--- Required task ---
Which lines in the items below contain the string "wireOp", matching case exactly? Return each such line in full.

* Begin *

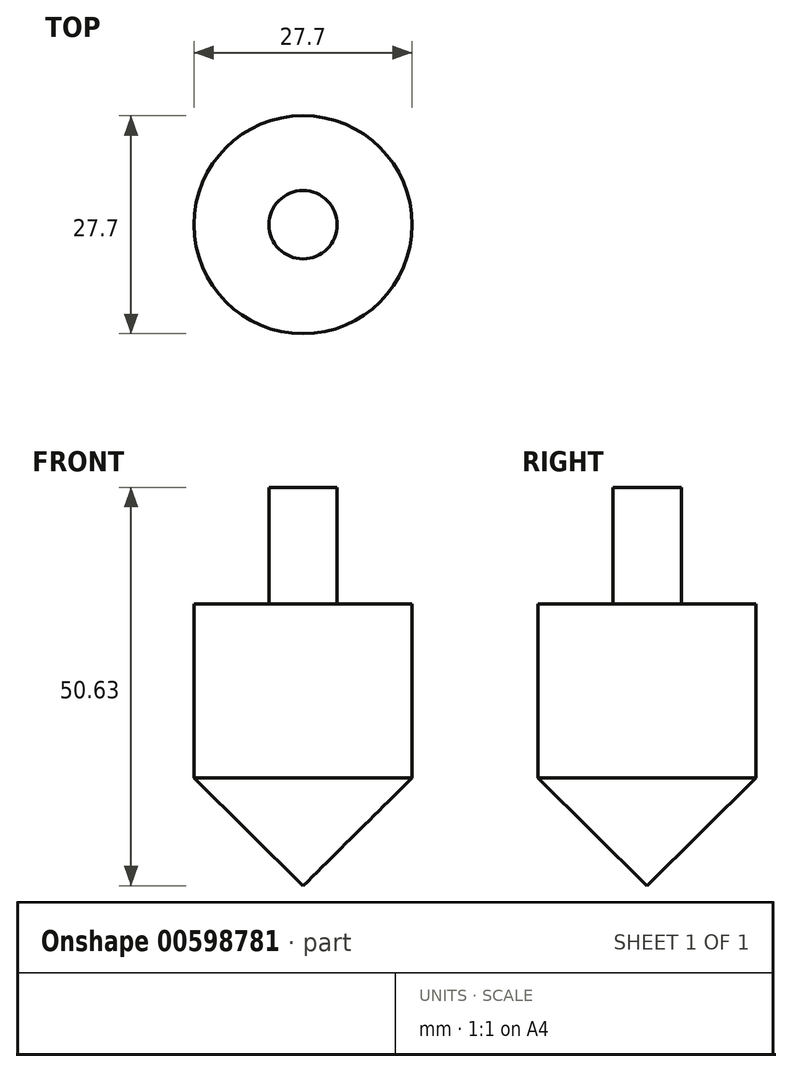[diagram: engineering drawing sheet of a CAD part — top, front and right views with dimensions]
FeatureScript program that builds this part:
annotation { "Feature Type Name" : "Feature", "Feature Type Description" : "" }
export const myFeature = defineFeature(function(context is Context, id is Id, definition is map)
    precondition{}
    {
        {
            var Q0;
            Q0=qCreatedBy(makeId("Front.planeOp"),FACE);
            var sketch = newSketch(context, id + "F0", { "sketchPlane" : qUnion([Q0])});
            skLineSegment(sketch, "E0", {"start": v(0, 43.78) * mm, "end": v(4.34, 43.78) * mm});
            skLineSegment(sketch, "E1", {"start": v(4.34, 43.78) * mm, "end": v(4.34, 28.95) * mm});
            skLineSegment(sketch, "E2", {"start": v(4.34, 28.95) * mm, "end": v(13.85, 28.95) * mm});
            skLineSegment(sketch, "E3", {"start": v(13.85, 28.95) * mm, "end": v(13.85, 6.85) * mm});
            skLineSegment(sketch, "E4", {"start": v(13.85, 6.85) * mm, "end": v(0, -6.85) * mm});
            skLineSegment(sketch, "E5", {"start": v(0, -6.85) * mm, "end": v(0, 43.78) * mm});
            skSolve(sketch);
        }
        {
            var Q0;
            Q0=makeQuery(id+"F0.imprint","IMPRINT",FACE,{"disambiguationData":[TD([[makeQuery(id+"F0.imprint","IMPRINT",EDGE,{"derivedFrom":sQuery(id+"F0.wireOp",EDGE,"E0")}),-1.0]])]});
            var Q1;
            Q1=sQuery(id+"F0.wireOp",EDGE,"E5");
            revolve(context, id + "F1", {"entities" : qUnion([Q0]), "axis" : qUnion([Q1]), "revolveType" : RevolveType.FULL});
        }
    });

* End *

--- Response to the exercise ---
            Q0=makeQuery(id+"F0.imprint","IMPRINT",FACE,{"disambiguationData":[TD([[makeQuery(id+"F0.imprint","IMPRINT",EDGE,{"derivedFrom":sQuery(id+"F0.wireOp",EDGE,"E0")}),-1.0]])]});
            Q1=sQuery(id+"F0.wireOp",EDGE,"E5");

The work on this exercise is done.